シンガポールの都市の写真を3年間、実に百万枚も撮りためて、それをタイムラプス動画にした作品、「The Lion City II – Majulah」が話題となっています。⬇
作ったのは、オーストラリア出身でシンガポールに12年間住んでいるフォトグラファーのキース・ルーティット(Keith Loutit)さん。
3年間に渡り、同じ場所に何度も行ったり来たりしてその場所の写真を撮り溜めることで、建築物が出来る様子など、この都市国家シンガポールの特徴でもある発展速度・都市化の速さなどを見事に捉えたタイムラプス作品に仕上がっています。
仕様カメラ・レンズと装備品
一口に3年間、百万枚と言いますが、その作業量は驚くべきものがあります。ルーティットさんはまずこの作業量に耐え得る装備の選定から始め、2台のニコンD4で臨む事にしました。ニコンD4をチョイスした理由は、カーボンファイバーのシャッターの強度だそうです。レンズは古いAiレンズとAi-Sレンズの単焦点を自分でカスタマイズして使用。その理由は、古いレンズは安く、自分でどんどんカスタマイズする事で自分の目的にあったものに出来るし、落として壊してもすぐ買い直せるからだそうです。

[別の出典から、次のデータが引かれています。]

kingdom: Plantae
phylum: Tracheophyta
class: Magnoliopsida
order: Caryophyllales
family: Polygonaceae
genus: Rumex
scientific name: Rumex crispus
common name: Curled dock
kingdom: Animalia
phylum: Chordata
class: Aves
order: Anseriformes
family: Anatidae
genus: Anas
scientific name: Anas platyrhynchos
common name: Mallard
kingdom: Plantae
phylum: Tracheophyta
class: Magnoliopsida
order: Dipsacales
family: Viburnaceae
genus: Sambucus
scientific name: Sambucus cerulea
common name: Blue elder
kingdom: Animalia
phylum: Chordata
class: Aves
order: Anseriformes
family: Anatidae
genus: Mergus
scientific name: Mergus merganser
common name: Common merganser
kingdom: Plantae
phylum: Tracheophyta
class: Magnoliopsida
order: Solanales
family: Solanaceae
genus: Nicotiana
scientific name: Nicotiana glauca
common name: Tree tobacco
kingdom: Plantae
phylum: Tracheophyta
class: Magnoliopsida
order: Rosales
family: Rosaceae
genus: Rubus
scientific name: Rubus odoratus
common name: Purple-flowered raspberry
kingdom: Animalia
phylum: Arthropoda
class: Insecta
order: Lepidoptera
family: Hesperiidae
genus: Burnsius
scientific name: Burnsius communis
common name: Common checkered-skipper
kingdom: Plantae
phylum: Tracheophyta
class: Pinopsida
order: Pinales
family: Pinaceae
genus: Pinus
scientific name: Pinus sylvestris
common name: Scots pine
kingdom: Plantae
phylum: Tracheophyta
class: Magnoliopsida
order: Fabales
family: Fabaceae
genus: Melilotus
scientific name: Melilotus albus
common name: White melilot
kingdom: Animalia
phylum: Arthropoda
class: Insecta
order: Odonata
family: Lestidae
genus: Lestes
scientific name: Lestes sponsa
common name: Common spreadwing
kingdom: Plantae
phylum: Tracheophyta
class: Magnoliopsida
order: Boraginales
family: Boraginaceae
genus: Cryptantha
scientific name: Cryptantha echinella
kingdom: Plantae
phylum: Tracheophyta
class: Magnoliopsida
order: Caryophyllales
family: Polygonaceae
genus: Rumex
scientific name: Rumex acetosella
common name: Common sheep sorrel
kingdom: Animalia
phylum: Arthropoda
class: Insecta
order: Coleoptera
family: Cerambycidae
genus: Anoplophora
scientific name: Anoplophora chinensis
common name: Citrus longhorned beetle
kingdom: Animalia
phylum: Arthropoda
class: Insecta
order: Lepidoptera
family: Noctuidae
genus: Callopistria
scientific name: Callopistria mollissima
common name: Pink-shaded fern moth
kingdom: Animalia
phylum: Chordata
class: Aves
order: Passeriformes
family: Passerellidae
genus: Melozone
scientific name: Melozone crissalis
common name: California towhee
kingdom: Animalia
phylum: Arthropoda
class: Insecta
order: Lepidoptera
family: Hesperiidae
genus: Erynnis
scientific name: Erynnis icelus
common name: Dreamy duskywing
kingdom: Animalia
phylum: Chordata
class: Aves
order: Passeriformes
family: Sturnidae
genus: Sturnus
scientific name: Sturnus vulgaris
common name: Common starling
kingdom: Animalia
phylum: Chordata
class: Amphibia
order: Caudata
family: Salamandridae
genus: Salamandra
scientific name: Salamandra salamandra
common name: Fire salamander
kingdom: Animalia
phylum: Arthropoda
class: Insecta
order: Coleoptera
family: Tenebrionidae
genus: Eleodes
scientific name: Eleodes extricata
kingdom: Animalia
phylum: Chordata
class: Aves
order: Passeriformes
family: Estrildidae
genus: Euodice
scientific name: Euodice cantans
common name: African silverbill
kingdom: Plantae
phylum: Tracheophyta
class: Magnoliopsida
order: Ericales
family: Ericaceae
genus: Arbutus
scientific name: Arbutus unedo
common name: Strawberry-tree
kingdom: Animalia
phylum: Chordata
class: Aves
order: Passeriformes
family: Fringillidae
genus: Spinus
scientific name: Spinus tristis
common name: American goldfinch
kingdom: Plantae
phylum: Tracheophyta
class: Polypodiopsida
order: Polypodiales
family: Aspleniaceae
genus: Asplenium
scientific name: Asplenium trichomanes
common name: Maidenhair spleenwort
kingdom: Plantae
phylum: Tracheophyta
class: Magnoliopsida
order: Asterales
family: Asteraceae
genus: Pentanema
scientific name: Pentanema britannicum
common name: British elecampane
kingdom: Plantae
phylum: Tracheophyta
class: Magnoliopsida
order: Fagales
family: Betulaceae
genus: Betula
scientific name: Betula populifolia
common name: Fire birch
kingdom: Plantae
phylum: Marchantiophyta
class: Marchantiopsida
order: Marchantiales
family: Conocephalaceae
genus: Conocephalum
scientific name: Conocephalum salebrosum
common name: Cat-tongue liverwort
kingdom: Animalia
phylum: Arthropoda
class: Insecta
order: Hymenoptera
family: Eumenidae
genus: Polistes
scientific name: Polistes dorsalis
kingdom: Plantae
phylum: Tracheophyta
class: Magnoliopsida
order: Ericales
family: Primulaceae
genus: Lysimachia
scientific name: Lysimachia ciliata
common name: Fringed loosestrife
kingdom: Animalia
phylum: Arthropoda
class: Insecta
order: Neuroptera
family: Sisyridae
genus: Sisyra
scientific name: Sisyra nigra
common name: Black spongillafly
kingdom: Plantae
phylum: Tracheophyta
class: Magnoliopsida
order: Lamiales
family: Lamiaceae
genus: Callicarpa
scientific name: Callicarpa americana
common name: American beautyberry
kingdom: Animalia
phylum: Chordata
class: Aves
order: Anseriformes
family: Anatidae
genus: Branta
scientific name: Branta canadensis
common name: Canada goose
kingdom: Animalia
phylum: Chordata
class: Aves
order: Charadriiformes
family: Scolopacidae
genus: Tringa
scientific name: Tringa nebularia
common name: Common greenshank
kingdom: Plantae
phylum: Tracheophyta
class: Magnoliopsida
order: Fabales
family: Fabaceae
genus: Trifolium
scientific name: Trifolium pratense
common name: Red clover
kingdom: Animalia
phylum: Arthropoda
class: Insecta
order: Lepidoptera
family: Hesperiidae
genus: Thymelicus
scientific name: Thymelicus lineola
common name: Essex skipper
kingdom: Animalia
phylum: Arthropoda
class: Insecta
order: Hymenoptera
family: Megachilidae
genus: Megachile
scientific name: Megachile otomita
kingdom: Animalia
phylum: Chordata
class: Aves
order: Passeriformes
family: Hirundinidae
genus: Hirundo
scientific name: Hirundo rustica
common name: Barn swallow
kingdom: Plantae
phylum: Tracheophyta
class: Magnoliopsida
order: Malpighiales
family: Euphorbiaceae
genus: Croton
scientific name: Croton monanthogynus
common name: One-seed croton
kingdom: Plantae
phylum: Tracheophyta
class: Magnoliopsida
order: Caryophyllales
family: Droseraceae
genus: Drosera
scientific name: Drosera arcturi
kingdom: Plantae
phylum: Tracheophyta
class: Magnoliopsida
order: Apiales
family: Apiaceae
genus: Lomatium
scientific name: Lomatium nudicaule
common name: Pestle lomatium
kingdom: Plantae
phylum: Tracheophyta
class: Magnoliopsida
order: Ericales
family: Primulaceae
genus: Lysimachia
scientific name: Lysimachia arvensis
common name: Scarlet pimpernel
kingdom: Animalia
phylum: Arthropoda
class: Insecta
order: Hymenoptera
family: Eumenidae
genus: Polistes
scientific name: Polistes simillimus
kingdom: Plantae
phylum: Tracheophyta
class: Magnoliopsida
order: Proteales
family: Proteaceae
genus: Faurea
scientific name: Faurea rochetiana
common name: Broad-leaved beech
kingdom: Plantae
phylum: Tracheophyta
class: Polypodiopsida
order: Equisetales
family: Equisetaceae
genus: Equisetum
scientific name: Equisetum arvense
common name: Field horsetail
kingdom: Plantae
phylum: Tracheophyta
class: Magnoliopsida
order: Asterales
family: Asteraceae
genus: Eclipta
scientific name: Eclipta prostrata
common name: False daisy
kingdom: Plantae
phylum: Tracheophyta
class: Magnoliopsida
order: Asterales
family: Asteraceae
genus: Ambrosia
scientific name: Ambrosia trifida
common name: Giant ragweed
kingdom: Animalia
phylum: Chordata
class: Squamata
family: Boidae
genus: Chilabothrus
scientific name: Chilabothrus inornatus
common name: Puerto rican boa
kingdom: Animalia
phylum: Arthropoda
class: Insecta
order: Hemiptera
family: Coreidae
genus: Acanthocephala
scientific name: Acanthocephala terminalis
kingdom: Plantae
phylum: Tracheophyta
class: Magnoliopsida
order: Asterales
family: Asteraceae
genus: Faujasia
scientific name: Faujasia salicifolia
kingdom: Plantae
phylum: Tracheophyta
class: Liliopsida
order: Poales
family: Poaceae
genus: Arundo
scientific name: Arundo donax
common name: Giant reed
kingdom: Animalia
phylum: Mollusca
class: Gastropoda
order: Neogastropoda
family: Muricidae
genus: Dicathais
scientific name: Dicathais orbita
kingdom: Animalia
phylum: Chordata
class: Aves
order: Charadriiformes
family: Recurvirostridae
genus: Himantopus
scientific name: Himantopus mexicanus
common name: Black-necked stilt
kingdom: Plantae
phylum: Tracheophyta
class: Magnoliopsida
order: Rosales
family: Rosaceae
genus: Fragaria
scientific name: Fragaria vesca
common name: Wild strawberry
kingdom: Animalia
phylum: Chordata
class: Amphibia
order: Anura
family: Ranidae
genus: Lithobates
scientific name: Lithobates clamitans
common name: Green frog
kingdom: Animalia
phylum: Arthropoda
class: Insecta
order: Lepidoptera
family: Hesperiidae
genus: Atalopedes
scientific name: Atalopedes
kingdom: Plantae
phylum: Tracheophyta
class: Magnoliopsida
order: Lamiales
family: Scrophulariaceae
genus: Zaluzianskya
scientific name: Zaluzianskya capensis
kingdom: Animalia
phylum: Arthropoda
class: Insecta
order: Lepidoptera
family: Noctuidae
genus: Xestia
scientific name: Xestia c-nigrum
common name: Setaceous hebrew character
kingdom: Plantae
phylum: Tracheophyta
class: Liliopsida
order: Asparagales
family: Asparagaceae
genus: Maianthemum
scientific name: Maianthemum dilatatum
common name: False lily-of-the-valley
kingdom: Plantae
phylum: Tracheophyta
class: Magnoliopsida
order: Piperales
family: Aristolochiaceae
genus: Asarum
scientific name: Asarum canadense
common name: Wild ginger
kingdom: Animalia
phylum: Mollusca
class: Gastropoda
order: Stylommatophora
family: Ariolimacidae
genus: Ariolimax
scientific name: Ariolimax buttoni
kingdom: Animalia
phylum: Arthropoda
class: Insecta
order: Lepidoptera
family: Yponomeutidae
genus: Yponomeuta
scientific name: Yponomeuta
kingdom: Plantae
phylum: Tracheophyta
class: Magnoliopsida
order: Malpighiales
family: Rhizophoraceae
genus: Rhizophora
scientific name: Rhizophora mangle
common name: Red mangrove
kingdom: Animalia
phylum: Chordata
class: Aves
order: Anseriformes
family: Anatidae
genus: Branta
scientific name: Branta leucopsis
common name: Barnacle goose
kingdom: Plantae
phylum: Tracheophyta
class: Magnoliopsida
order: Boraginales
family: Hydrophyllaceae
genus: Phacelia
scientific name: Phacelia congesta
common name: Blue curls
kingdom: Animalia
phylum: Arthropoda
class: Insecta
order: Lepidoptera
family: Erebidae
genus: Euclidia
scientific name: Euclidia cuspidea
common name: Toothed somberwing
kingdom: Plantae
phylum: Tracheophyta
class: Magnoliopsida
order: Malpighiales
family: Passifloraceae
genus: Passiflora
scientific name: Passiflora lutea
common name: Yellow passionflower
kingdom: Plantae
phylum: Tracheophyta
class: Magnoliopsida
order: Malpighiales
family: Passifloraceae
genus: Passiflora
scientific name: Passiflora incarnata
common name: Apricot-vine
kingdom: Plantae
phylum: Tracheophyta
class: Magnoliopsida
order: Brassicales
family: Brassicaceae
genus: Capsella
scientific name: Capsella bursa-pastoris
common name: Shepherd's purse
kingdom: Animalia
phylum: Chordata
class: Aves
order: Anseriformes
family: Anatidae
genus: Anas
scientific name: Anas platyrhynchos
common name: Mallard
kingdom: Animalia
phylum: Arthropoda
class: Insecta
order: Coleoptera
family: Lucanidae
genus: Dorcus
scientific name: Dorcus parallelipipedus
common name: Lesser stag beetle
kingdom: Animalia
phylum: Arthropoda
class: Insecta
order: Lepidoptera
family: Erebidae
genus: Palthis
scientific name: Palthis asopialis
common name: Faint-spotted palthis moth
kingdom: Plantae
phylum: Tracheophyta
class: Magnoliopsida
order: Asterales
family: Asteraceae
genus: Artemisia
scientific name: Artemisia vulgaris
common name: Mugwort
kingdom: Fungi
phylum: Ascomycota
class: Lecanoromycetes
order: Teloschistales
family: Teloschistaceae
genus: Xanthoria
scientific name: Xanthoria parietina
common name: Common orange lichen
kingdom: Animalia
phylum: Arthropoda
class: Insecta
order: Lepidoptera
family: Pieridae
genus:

また、ルーティットさんの頭を悩ませたのがデータ管理です。百万枚に及ぶデータをどんどん蓄積していくのは大変なことで、40テラバイトのRAIDハードディスクの購入も考えますが、ハードディスクというものは壊れるものだという(正しい?)理解のもとに、ローカルのハードディスクに10TB、グーグルドライブに10TBのバックアップという体制で臨む事にしたそうです。
作品制作上の困難
ルーティットさんは制作前にロケハンを済ませており、どこで撮るかというアイデアは大体固まっていたようです。そこから撮影許可を取ったそうですが、シンガポールは割と他の国にくらべて高い建物での撮影許可がおりやすいそうです。
ビルが建っていく過程を見る事の出来る建築現場のシーンでは、ルーティットさんは建築現場に何度も足を運び、毎回200枚ほどの写真を撮ったそうです。
また、シンガポールはその土地柄、太陽が半分の時間は北半球に、残りの半分は南半球にいるという場所であり、そのために光の角度が時期によって全然違うという問題があるそうで、ここを一貫性があるように見せるための、撮影上・編集上の苦労が大きかったようです。
3年に渡って撮られた百万枚の写真で作られたタイムラプス。ルーティットさんの1つのプロジェクトにかける時間と労力は、いちフォトグラファーとして素直に見習いたい気持ちになります。